Anwältinnen und Anwälte, die einen fristgebundenen Schriftsatz per beA einreichen, müssen kontrollieren, ob sie vom Gericht eine automatisierte Eingangsbestätigung nach § 55a Abs. 5 Satz 2 VwGO erhalten haben. Dies hat das BVerwG entschieden. Die Kontrolle des Signaturprotokolls reiche hingegen nicht aus (Beschl. v. 16.05.2025, Az. 5 B 8.25, 5 B 8.25 (5 B 4.25)).
Der Anwalt in einem Verwaltungsverfahren hatte eine Beschwerdebegründung zwar signiert, per beA an das OVG versendet und die Versendung anhand des Signaturprotokolls geprüft. Er trug jedoch weiterhin vor, seine Software unterstütze den Versand bestimmter Anlagen nicht, weshalb auch der hier in Rede stehende Schriftsatz aus technischen Gründen nicht habe übermittelt werden können. Von diesen Umständen habe er zuvor nichts gewusst; auch dem Softwareanbieter sei das Problem noch nicht lange bekannt gewesen. Erst nach Fristablauf erfuhr er, dass der Schriftsatz nicht angekommen war und stellte einen Antrag auf Wiedereinsetzung.

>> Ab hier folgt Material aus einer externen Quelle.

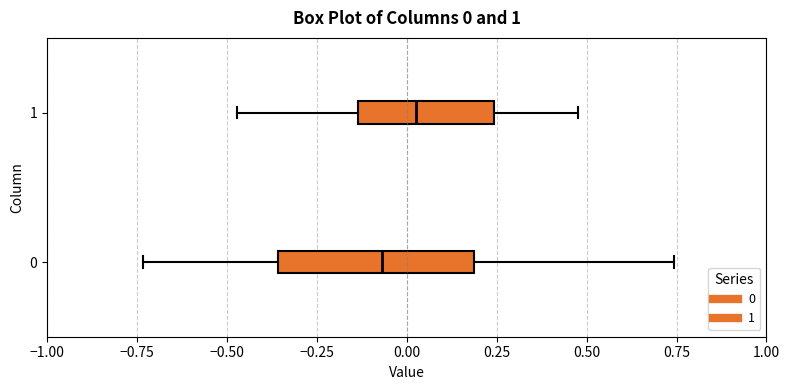

Which box has the furthest to the right median line?

1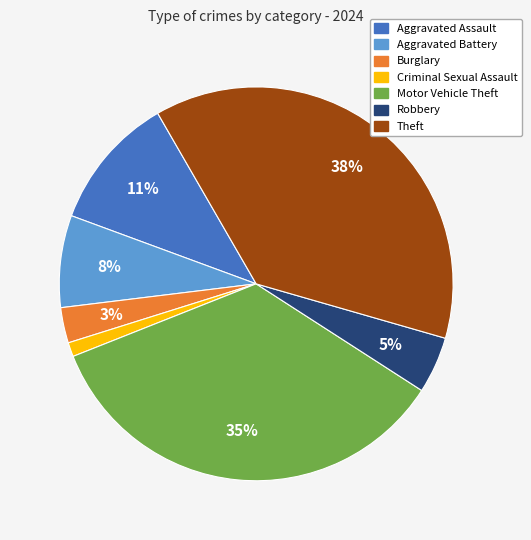

What is the largest slice in the pie chart?

Theft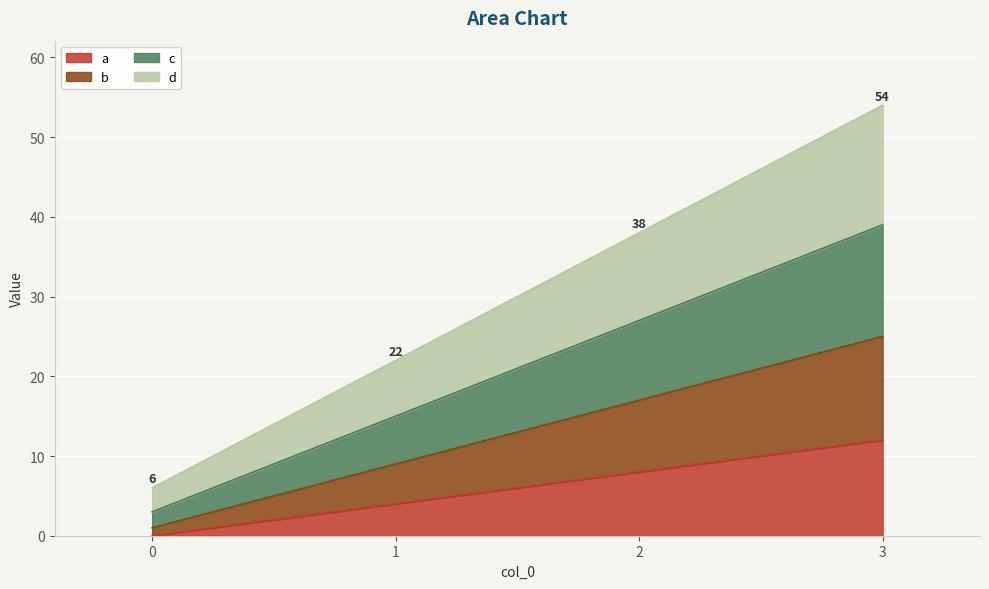

How many series are shown in this chart?

4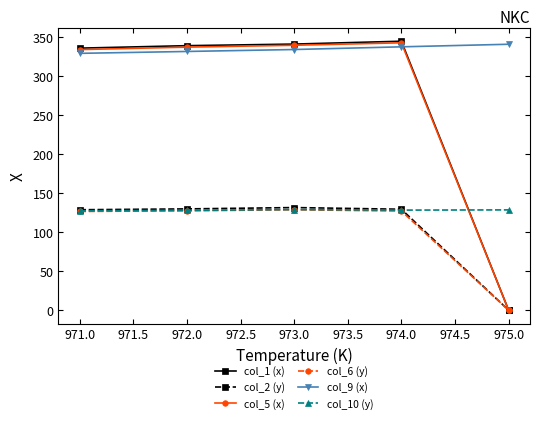

At how many categories does at least one series exceed 89?

5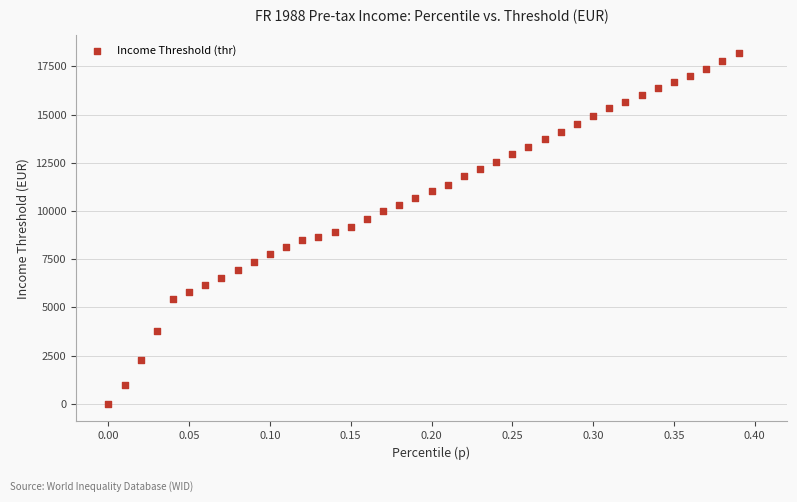

What is the range of Y values (max minus min)?

18196.8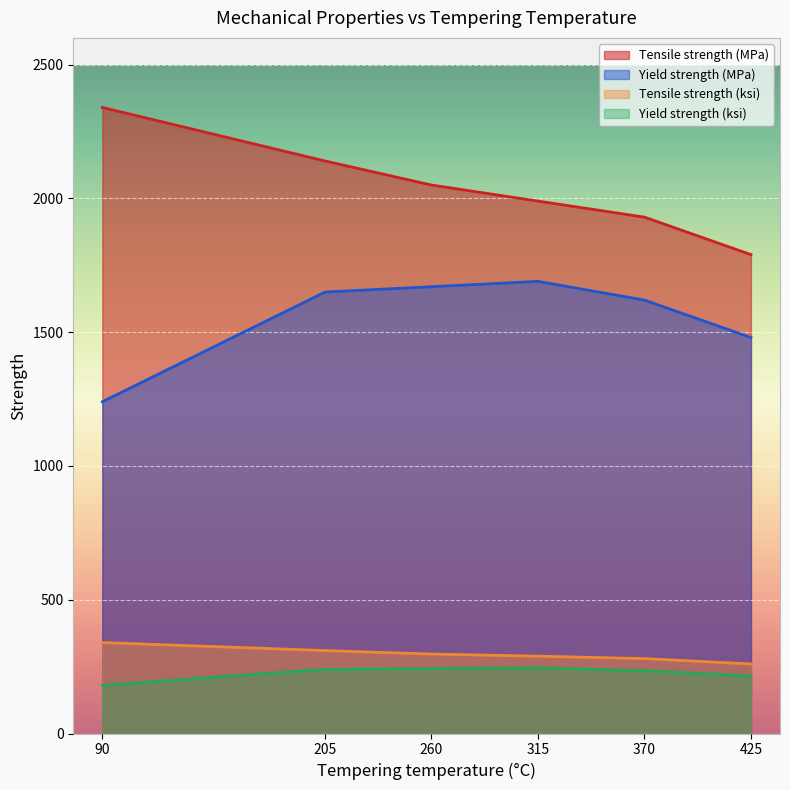

At which label is Yield strength (MPa) closest to 1465?

425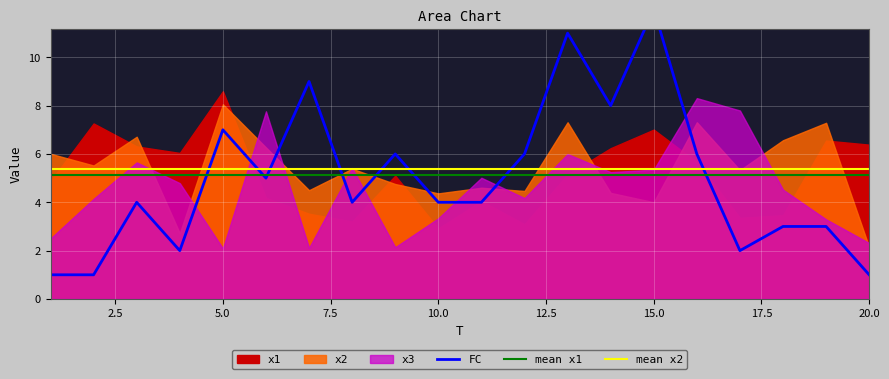

True or false: mean x1 has a value of 9.3 at 20.0.

False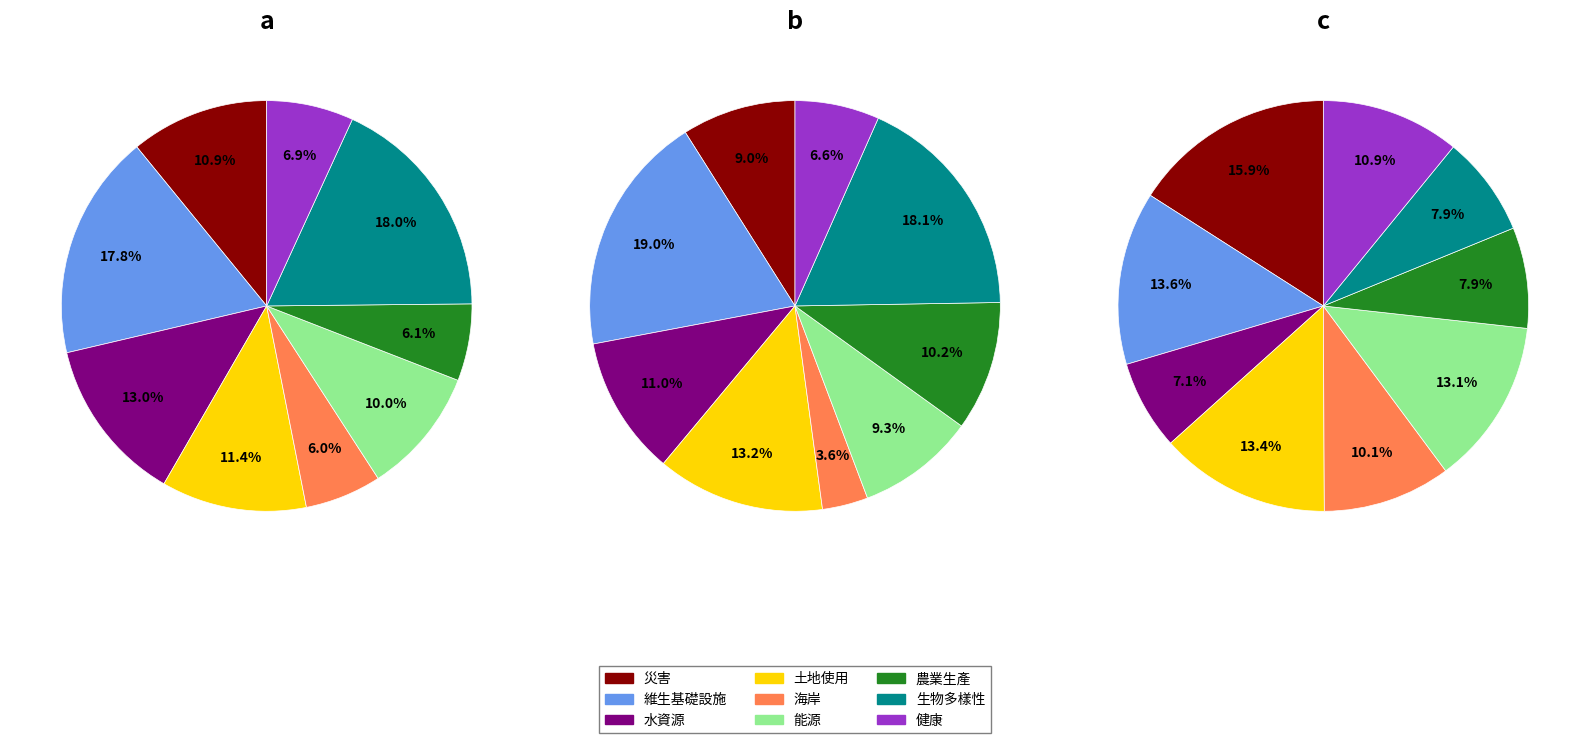

Combined, what portion of the pie is 維生基礎設施 and 海岸?

23.8%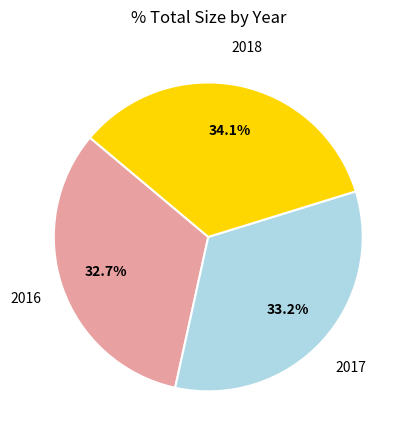

Does any single category account for the majority?

No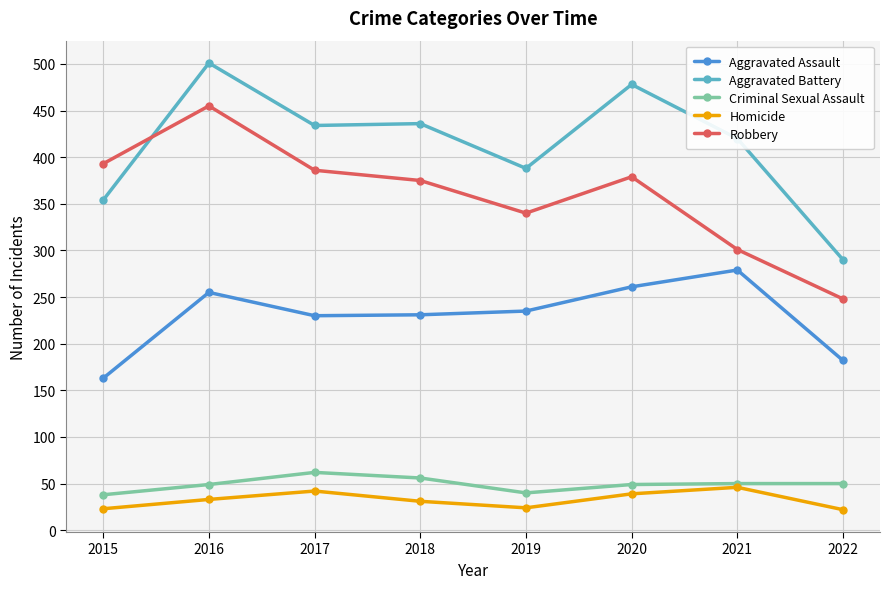

What is the spread (max minus min) of values at 2021?

374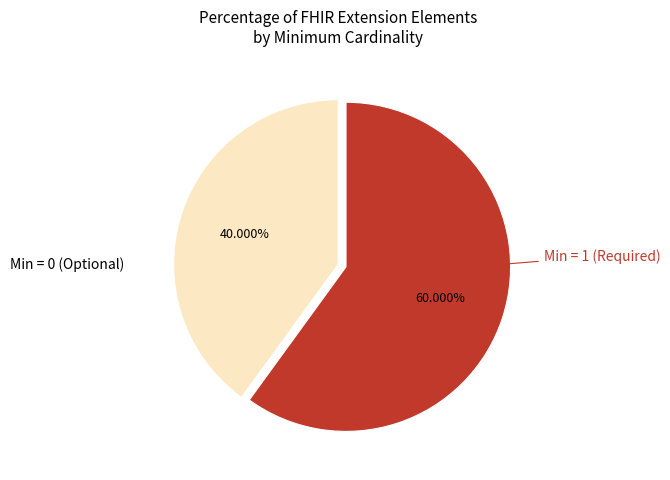

Is there any slice that represents more than half of the pie?

Yes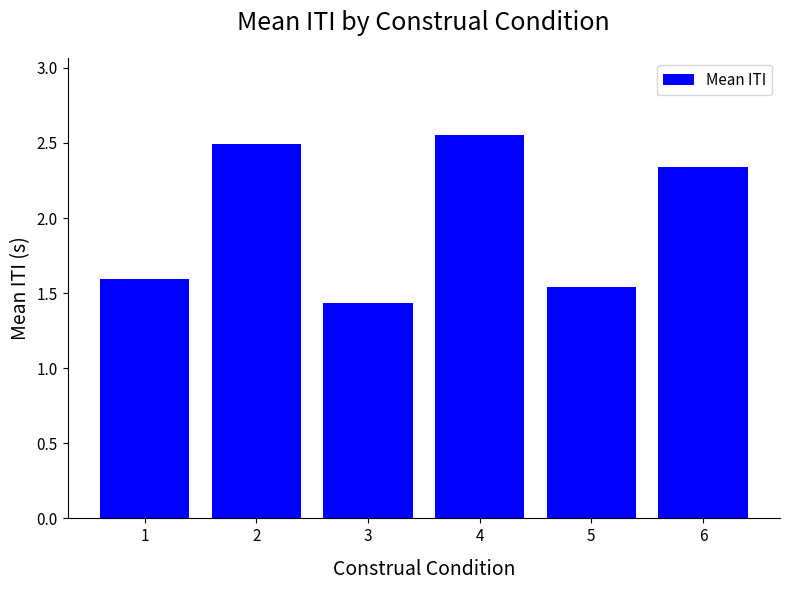

True or false: the data shows 2.1 at 5.

False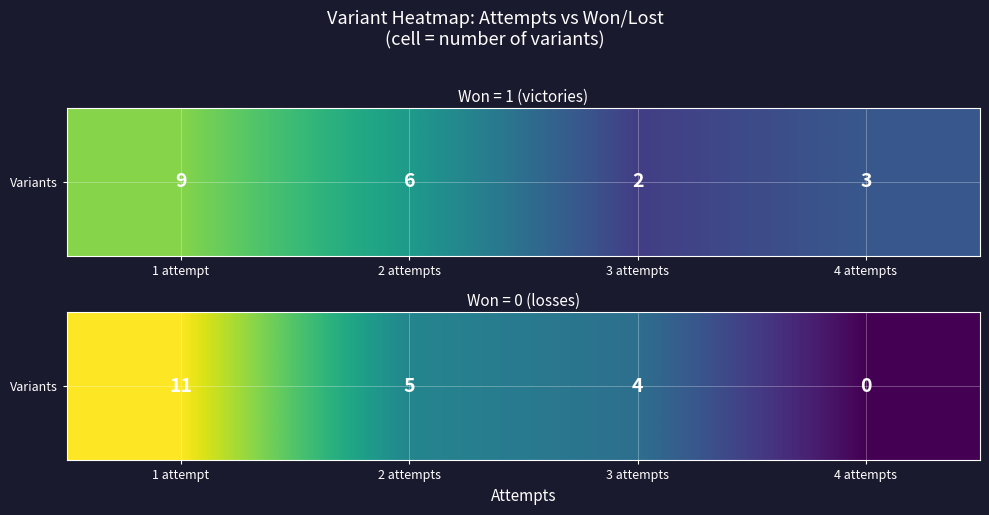

What is the change in value from 3 attempts to 4 attempts?

-4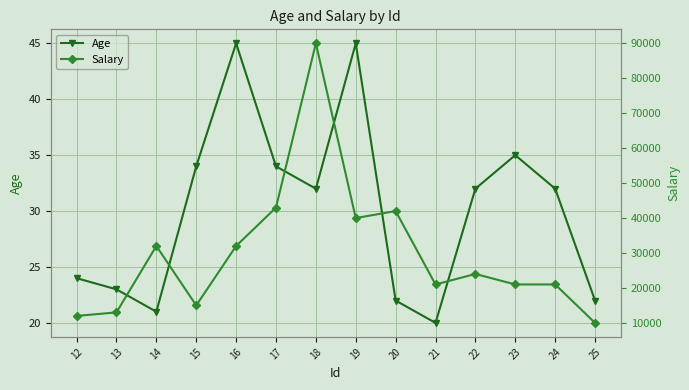

What is the minimum value shown in the chart?

20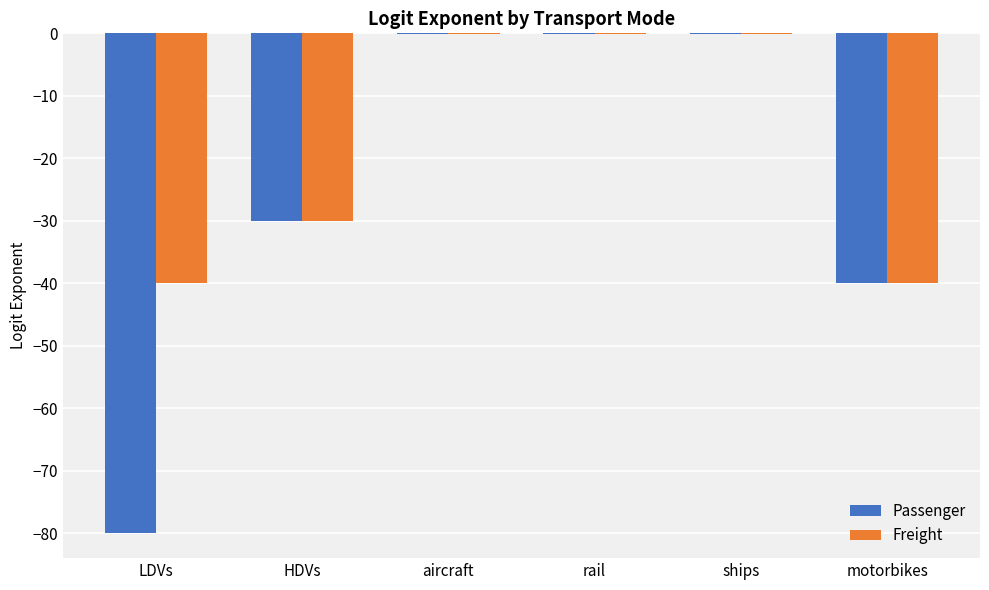

True or false: Passenger has a value of -30.0 at HDVs.

True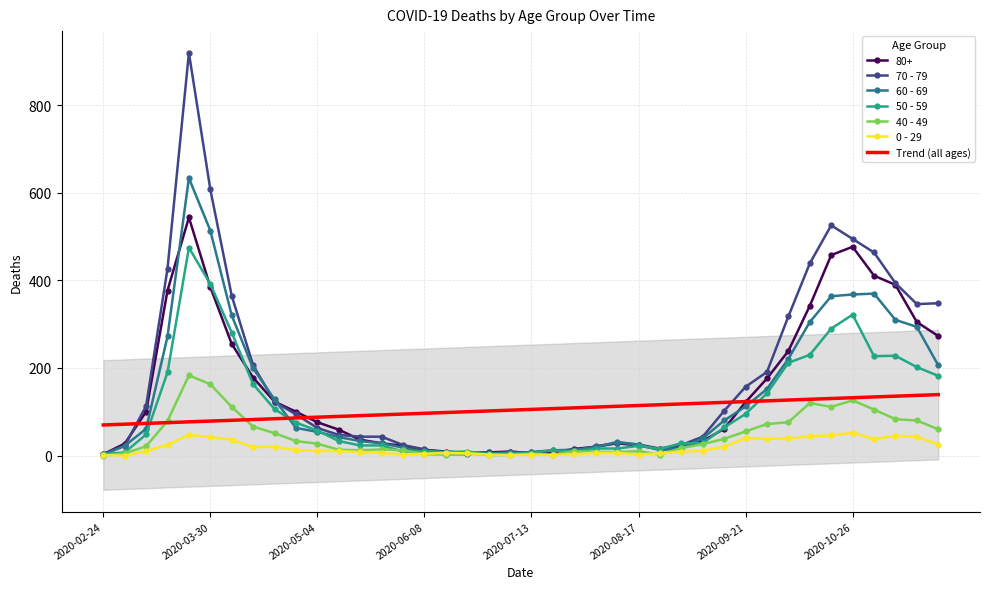

The value of 40 - 49 at 2020-03-30 is 243.7. True or false?

False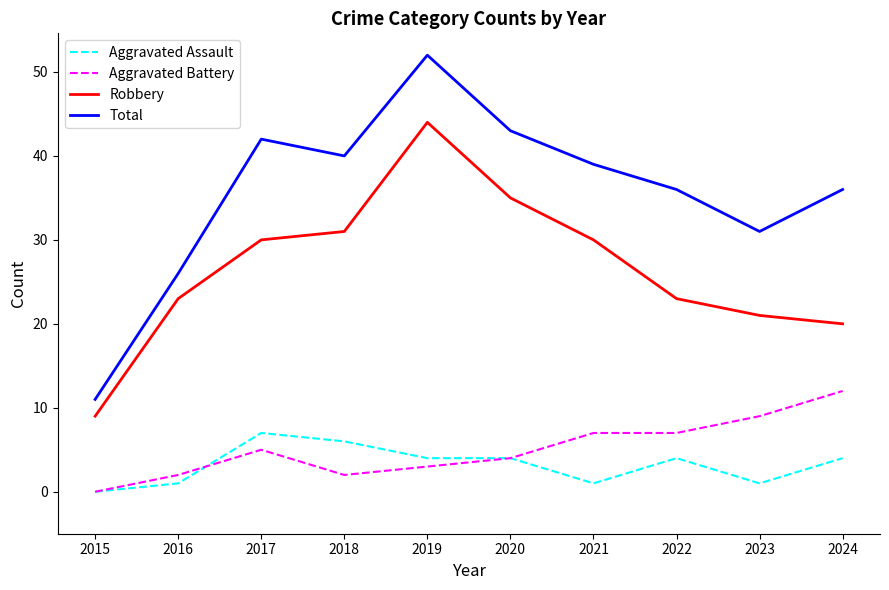

True or false: Total and Robbery cross at least once.

False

Anwalt hätte beA-Eingangsbestätigung kontrollieren müssen
Das BVerwG kam diesem jedoch nicht nach, weil es der Ansicht war, der Anwalt habe die Sorgfaltspflichten nicht gewahrt, was seinem Mandanten zuzurechnen sei. Wie bei der Übersendung von Schriftsätzen per Telefax gehöre zu diesen auch beim beA, den Versandvorgang zu überprüfen. Dazu müsse die automatisierte elektronische Eingangsbestätigung des Gerichts nach § 55a Abs. 5 Satz 2 VwGO angekommen sein – erst dann bestehe Sicherheit darüber, dass der Sendevorgang erfolgreich war. Zu finden sei sie etwa im Ordner "Gesendet" in der Zeile unterhalb des Nachrichtentexts unter dem Punkt
"Meldungstext" erscheine dann der Eintrag "request executed" und unter dem Punkt "Übermittlungsstatus" die Meldung "erfolgreich".
Bleibe die Eingangsbestätigung hingegen aus, hätte dies den Rechtsanwalt zur Überprüfung und gegebenenfalls erneuten Übermittlung veranlassen müssen. Hier sei nicht dargelegt, dass der Prozessbevollmächtigte den Erfolg des Versandvorgangs anhand der Eingangsmitteilung gem. § 55a Abs. 5 Satz 2 VwGO ordnungsgemäß kontrolliert habe. Eine solche Mitteilung habe es von vornherein nicht geben können, weil der Schriftsatz gar nicht übermittelt wurde.
Die Prüfung des von dem Prozessbevollmächtigten beigefügten Signaturprotokolls habe hingegen nicht ausgereicht. Denn dieses belege weder die Versendung noch den Eingang des Schriftsatzes, sondern zeige nur, dass der Signaturvorgang (§ 55a Abs. 3 Satz 1 VwGO) ordnungsgemäß erfolgt ist. Auch nach erfolgreicher Signatur verbleibe die Möglichkeit, dass die signierte Datei infolge eines Fehlers nicht oder nicht lesbar an das Gericht übermittelt wird.